VE cannot establish TCP connections from VLAN interfaces to other guests on untagged ports of the same VLAN
I've just spent a couple of days scratching my head on this one. I may just be slow, but in any case, to spare others the pain, here's the solution.
First the problem.
There may be other combinations which exhibit this behaviour but this is my setup.
The BIG-IP has interface 1.1 connected to the virtual switch with several VLANs trunked on the switch port. The 802.1q traffic is untagged by tagged VLAN interfaces configured on the BIG-IP on interface 1.1. I require this setup because I must present more than 7 pool subnets to the BIG-IP. The pool members for virtual services are connected to untagged ports on the various VLANS. The BIG-IP can ping the pool members but cannot establish TCP connections. Likewise the pool members cannot connect to the BIG-IP (e.g. over SSH).
Strangely, while debugging connections between the BIG-IP and a pool member you will find that running tcpdump on the BIG-IP will magically make everything work whilst ever tcpdump continues to run. Also, when running tshark or tcpdump on the Xen host bound to either the BIG-IP's switch port or the pool member's switch port you will notice that it is the pool member which is ignoring all packets from the BIG-IP. The BIG-IP receives and acknowledges every packet from the pool member.
The reason for this odd behaviour, as detailed in this KB solution, is that the BIGIP does not, in normal operation, calculate the UDP/TCP checksum for packets being transmitted. It instead relies on the switch to do this in hardware, effectively reducing the load on the appliance. This is a problem however when running VE on Xen or XenServer using either the linux kernel bridging stack or Open vSwitch to implement a virtual switched network.

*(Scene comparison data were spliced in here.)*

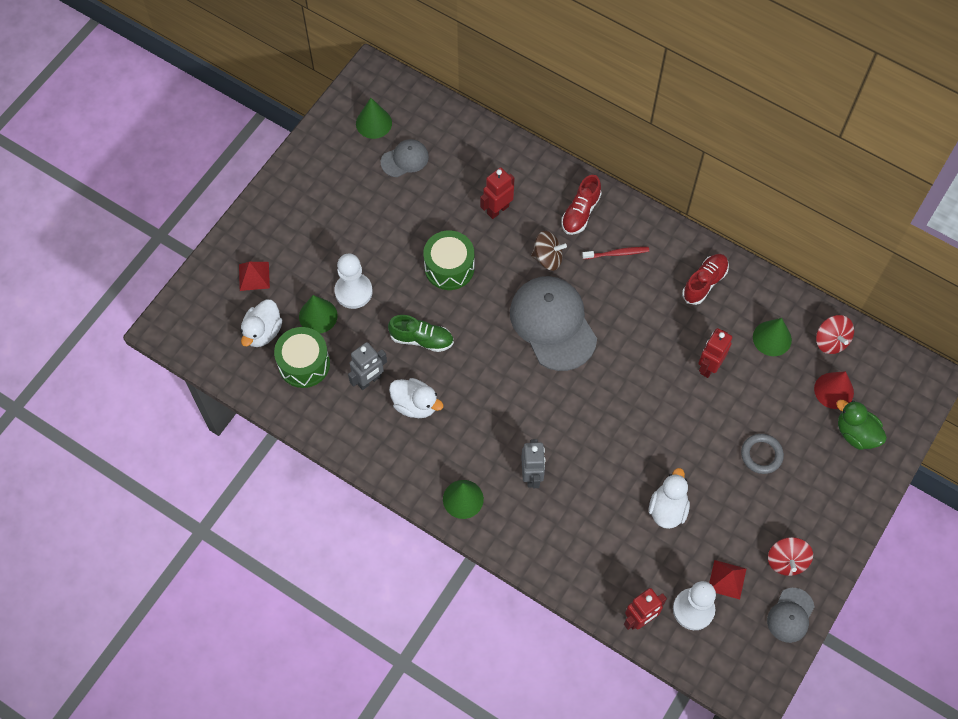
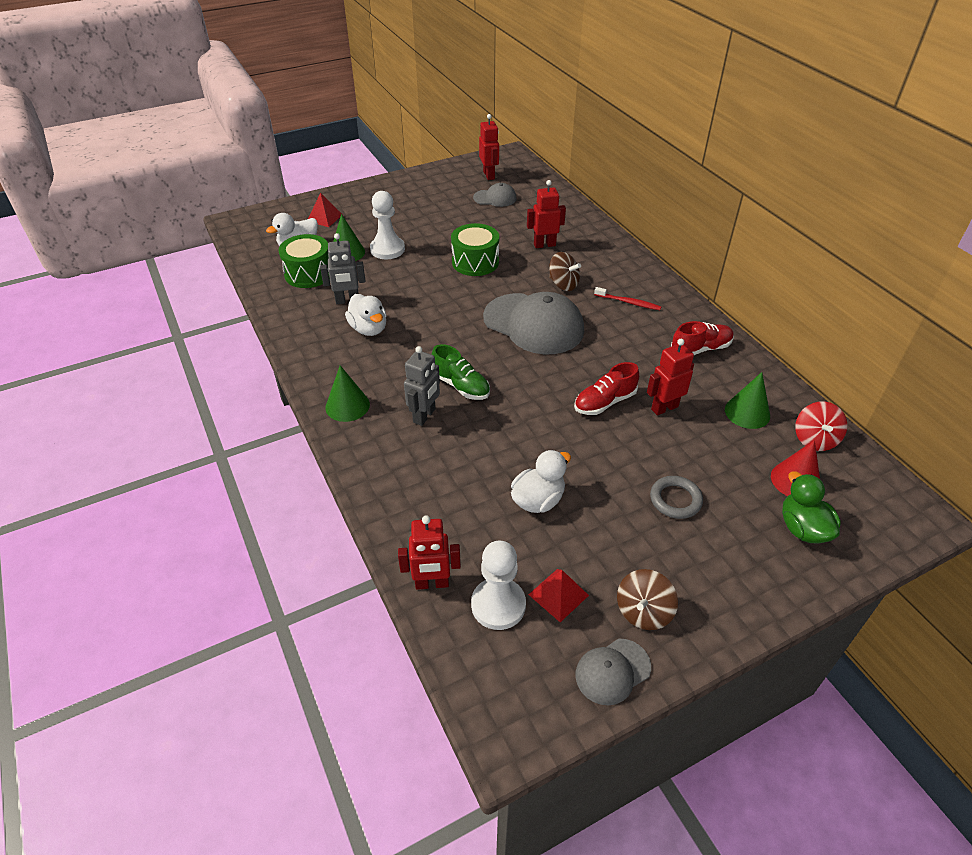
camera: 30 degrees right, 20 degrees down
green cone [356,98,392,139] -> red robot [479,114,499,180]
green shoe [388,315,454,352] -> green shoe moved to [431,344,490,400]
grey cap [510,276,597,371] -> grey cap turned 120 degrees clockwise [483,292,584,355]
red shoe [562,175,602,235] -> red shoe moved to [574,362,639,415]
red spinning top [768,537,813,576] -> brown spinning top [617,569,678,630]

Due to issues with the combination of hardware TX checksumming, bridging and VLANs in the linux kernel (resulting in a short circuit IIRC) hardware TX checksumming is disabled for virtual interfaces which are bridged to VLAN's. Likewise the Open vSwitch software switch does not perform any checksum on ingress packets from a virtual interface which is configured to offload this to the switch.
Given the configuration described, what is happening is the BIG-IP is not calculating the TX checksum on egress packets - assuming the switch will do this for it. At the receiving end the nil TCP/UDP checksum on the packet does not match that calculated by the recipient and the packet is dropped.
Now the fix.
If you use LTM-VE on Xen and whatever configuration you deploy results in behaviour similar to the above you must force software TX checksumming on the BIG-IP.
To do this, from the shell on the BIG-IP:
bigpipe db TM.TcpUdpTxChecksum software-only
bigpipe save all
Personally I think this should be the default on VE, or at least prominently mentioned in the deployment notes.